Repeat all of the data below word for word, keeping no images.

■ Supplied material ■
▽
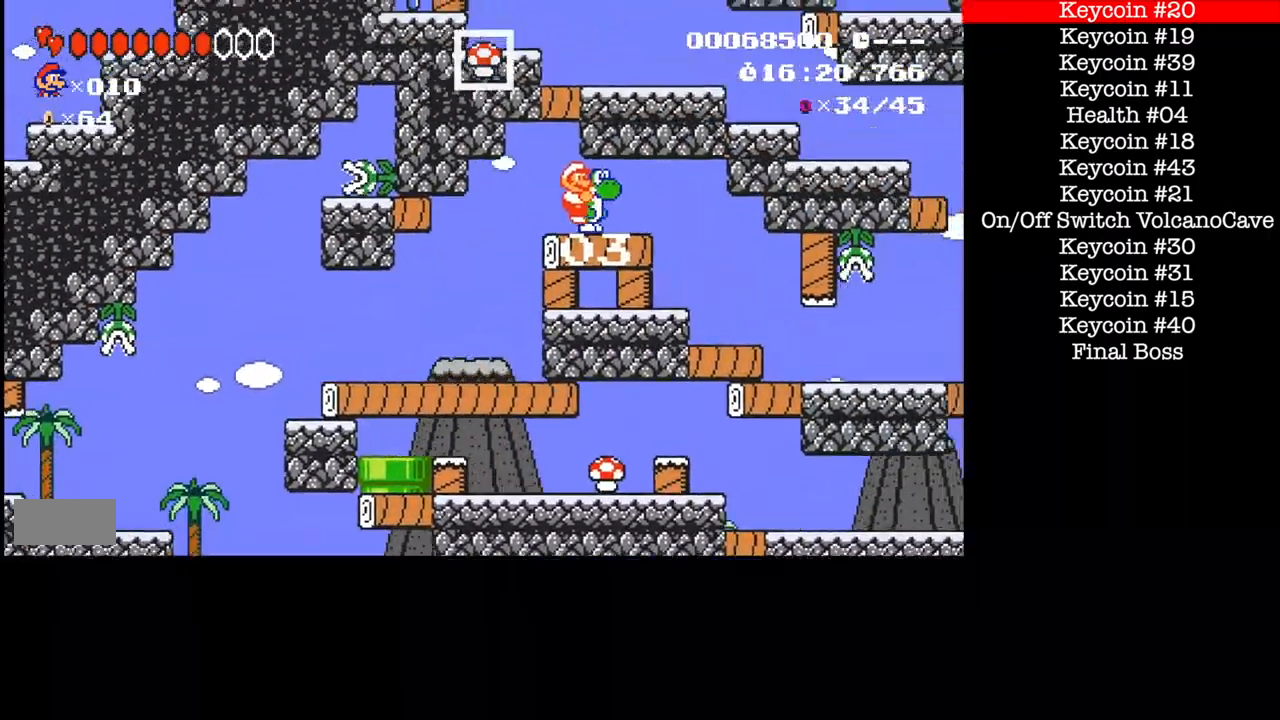
{"buttons": ["B", "DPAD_RIGHT"], "events": []}
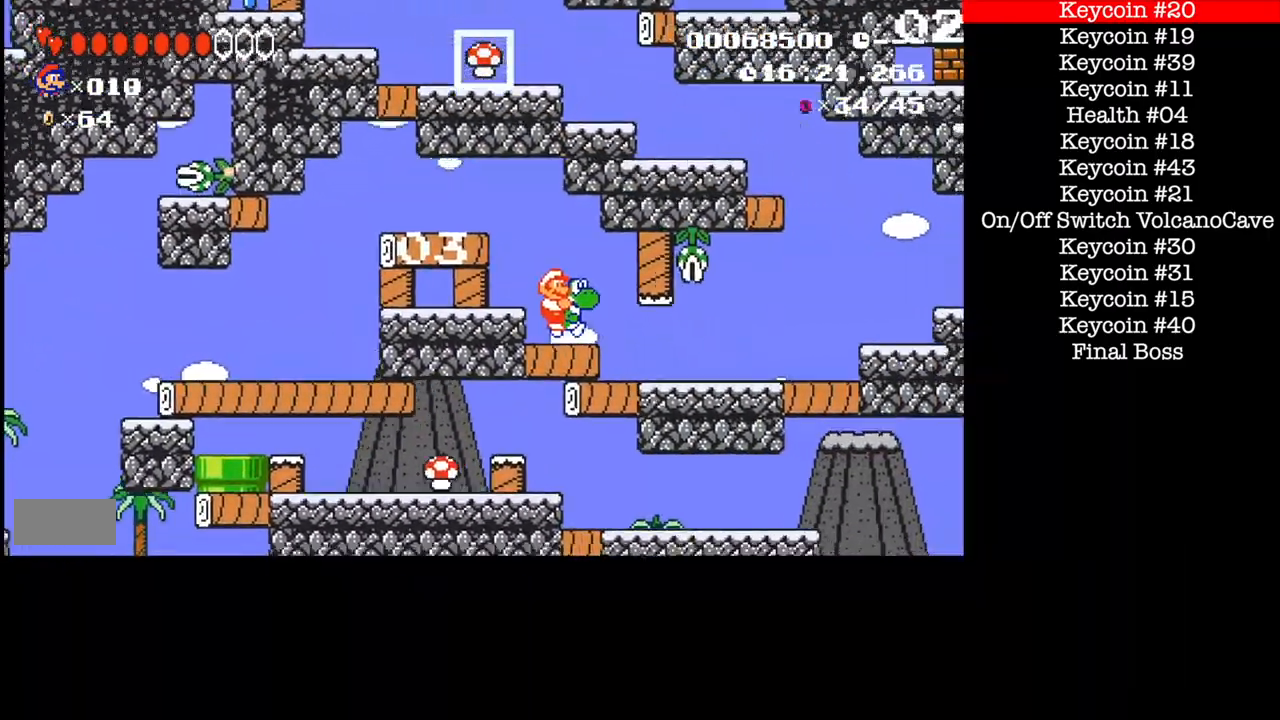
{"buttons": ["B", "DPAD_RIGHT"], "events": []}
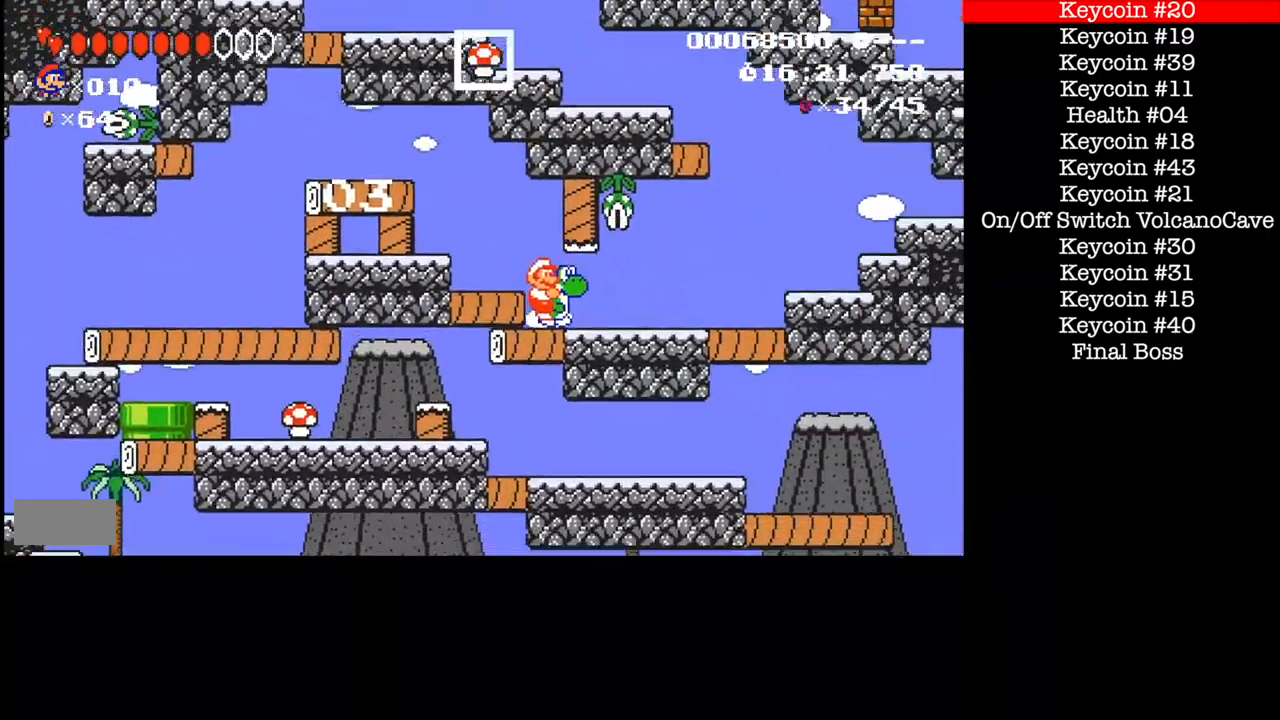
{"buttons": ["B", "DPAD_RIGHT"], "events": []}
△
■ Answer box ■
{"buttons": ["B", "DPAD_RIGHT"], "events": []}
{"buttons": ["B", "DPAD_RIGHT"], "events": []}
{"buttons": ["B", "DPAD_RIGHT"], "events": []}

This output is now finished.